● **Challenge**
Can you copy the text lines of every item below word for word, leaving the pictures out?

● **Source material**
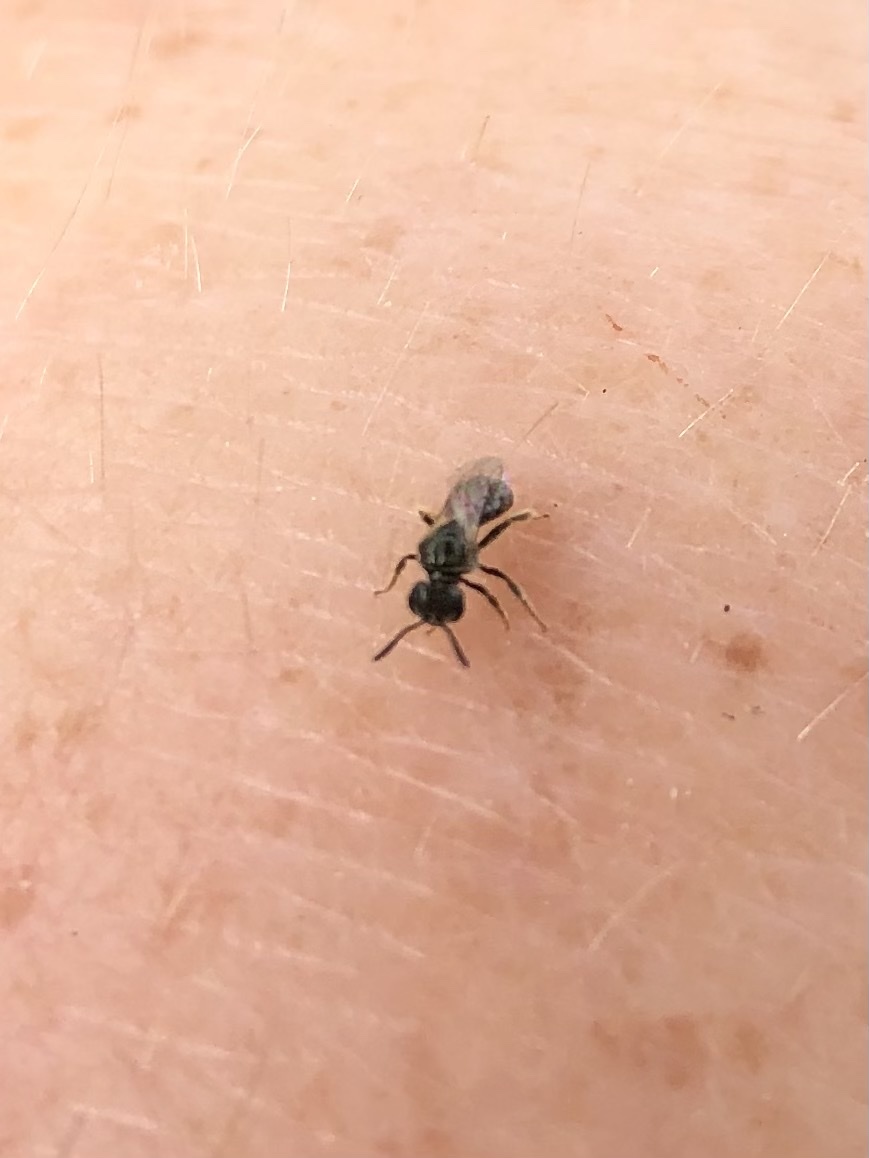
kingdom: Animalia
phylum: Arthropoda
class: Insecta
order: Hymenoptera
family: Halictidae
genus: Dialictus
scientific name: Dialictus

● **Problem solution**
kingdom: Animalia
phylum: Arthropoda
class: Insecta
order: Hymenoptera
family: Halictidae
genus: Dialictus
scientific name: Dialictus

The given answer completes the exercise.